Request> Could you copy every line of the listing below word for word, leaving the pictures out?

─── Material provided ───

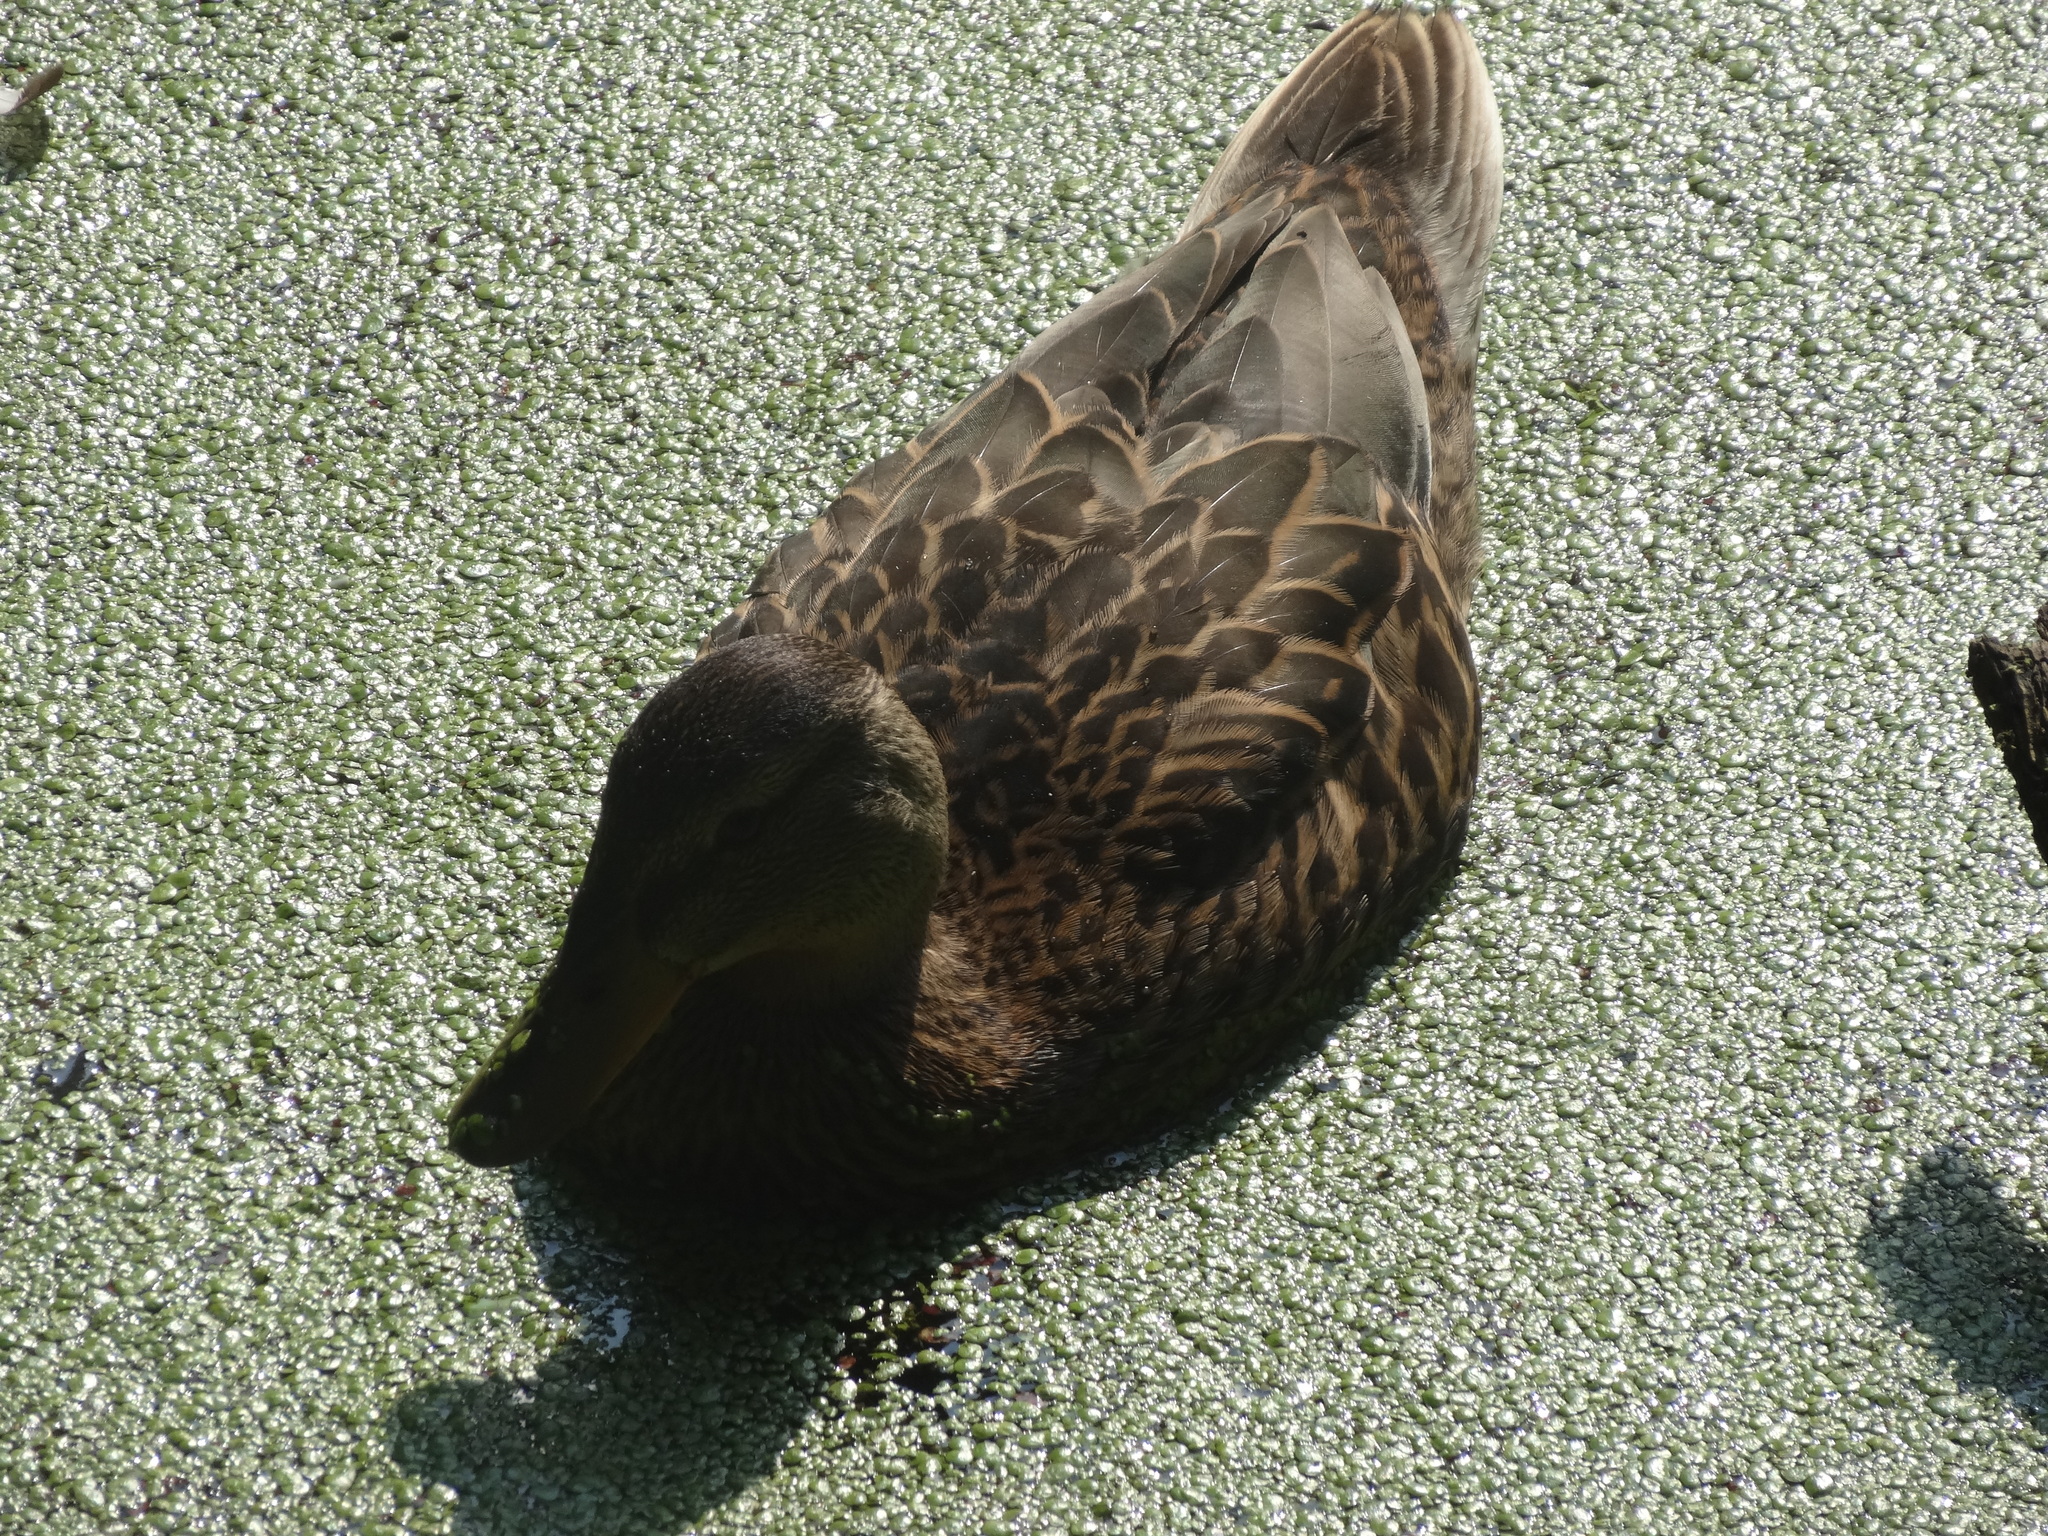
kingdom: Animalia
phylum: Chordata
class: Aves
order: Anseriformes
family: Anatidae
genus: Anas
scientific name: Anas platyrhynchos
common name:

───

Answer for this exercise>
kingdom: Animalia
phylum: Chordata
class: Aves
order: Anseriformes
family: Anatidae
genus: Anas
scientific name: Anas platyrhynchos
common name:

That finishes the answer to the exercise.